I have data frame that looks similar to something like this:
C <- c("","","","","","","","A","B","D","A","B","D","A","B","D")
D <- c(NA,NA,NA,2,NA,NA,1,1,4,2,2,5,2,1,4,2)
G <- list(C=C,D=D)
T <- as.data.frame(G)
T
C D
1 NA
2 NA
3 NA
4 2
5 NA
6 NA
7 1
8 A 1
9 B 4
10 D 2
11 A 2
12 B 5
13 D 2
14 A 1
15 B 4
16 D 2
I would like to be able to condense all the repeat characters into one, and look similar to this:
J B C E
1 2 1
2 A 1 2 1
3 B 4 5 4
4 D 2 2 2
So of course, the data is all the same, it is just that it is condensed and new columns are formed to hold the data. I am sure there is an easy way to do it, but from the books I have looked through, I haven't seen anything for this!
EDIT I edited the example because it wasn't working with the answers so far. I wonder if the NA's, blanks, and unevenness from the blanks are contributing??
hereĀ“s a reshape solution:
require(reshape)
cast(T, C ~ ., function(x) x)
Changed T to df to avoid a bad habit. Returns a list, which my not be what you want but you can convert from there.
C <- c("A","B","D","A","B","D","A","B","D")
D <- c(1,4,2,2,5,2,1,4,2)
my.df <- data.frame(id=C,val=D)
ret <- function(x) x
by.df <- by(my.df$val,INDICES=my.df$id,ret)
This seems to get the results you are looking for.

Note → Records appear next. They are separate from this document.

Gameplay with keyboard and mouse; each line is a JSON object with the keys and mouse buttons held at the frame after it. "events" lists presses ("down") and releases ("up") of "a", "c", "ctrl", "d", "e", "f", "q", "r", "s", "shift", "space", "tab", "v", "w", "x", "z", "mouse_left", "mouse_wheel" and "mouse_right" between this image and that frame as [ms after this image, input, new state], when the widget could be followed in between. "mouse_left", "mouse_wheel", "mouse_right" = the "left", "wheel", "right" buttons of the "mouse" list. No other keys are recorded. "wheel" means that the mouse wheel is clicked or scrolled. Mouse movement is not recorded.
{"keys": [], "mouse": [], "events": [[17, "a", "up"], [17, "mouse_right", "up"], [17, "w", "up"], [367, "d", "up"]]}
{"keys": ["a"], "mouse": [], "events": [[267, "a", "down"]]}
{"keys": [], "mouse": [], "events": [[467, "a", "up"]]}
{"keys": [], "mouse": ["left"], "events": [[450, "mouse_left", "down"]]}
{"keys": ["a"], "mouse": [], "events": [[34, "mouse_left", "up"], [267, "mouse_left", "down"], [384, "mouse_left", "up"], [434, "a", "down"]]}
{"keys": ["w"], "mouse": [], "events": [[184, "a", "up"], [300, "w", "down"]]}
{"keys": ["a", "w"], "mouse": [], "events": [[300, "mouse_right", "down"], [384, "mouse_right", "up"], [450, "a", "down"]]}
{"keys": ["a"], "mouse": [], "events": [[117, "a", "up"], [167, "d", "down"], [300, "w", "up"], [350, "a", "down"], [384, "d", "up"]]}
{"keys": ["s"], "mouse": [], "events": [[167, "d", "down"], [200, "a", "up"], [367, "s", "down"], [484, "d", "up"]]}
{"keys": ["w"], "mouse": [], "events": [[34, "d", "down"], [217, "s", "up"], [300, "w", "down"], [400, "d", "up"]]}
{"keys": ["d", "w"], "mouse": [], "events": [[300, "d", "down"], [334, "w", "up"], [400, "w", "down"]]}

I'm assuming it's OK to remove the NA values since that matches the desired output you show.
T <- na.omit(T)
T$ind <- ave(1:nrow(T), T$C, FUN = seq_along)
reshape(T, direction = "wide", idvar = "C", timevar = "ind")
# C D.1 D.2 D.3
# 4 2 1 NA
# 8 A 1 2 1
# 9 B 4 5 4
# 10 D 2 2 2
library(reshape2)
dcast(T, C ~ ind, value.var = "D", fill = "")
# C 1 2 3
# 1 2 1
# 2 A 1 2 1
# 3 B 4 5 4
# 4 D 2 2 2